WHAT THE TASK ASKS:
Report each line of the data that contains the word "King", copying the whole line.

===== AVAILABLE DATA

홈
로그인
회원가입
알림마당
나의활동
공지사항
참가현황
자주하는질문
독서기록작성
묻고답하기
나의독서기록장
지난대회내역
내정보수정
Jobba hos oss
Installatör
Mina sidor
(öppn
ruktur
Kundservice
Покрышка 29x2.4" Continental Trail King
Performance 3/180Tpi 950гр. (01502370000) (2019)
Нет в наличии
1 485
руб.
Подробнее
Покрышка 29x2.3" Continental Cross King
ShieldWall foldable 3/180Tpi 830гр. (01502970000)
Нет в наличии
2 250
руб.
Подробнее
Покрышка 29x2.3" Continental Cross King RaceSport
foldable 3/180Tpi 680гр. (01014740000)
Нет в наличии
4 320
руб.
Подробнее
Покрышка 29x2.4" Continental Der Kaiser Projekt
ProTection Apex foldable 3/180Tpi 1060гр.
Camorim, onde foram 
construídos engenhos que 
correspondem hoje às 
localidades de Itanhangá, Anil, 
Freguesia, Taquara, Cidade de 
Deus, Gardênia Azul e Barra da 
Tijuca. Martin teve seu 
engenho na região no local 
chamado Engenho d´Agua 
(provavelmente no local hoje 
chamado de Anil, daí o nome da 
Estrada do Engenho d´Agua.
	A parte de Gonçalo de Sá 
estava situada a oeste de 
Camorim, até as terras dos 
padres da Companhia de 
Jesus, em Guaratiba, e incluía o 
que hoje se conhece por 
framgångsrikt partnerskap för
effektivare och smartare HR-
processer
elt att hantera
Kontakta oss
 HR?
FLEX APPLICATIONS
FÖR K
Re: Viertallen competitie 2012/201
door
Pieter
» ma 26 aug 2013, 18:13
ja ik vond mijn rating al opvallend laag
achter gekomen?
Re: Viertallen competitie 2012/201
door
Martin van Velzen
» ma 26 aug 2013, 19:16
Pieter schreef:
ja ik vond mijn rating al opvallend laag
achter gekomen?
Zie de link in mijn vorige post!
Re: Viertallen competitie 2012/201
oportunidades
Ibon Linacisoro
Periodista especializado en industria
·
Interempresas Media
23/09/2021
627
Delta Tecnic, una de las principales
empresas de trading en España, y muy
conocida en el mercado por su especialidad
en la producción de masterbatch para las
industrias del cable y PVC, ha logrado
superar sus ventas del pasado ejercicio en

==========

EXERCISE SOLUTION:
Покрышка 29x2.4" Continental Trail King
Покрышка 29x2.3" Continental Cross King
Покрышка 29x2.3" Continental Cross King RaceSport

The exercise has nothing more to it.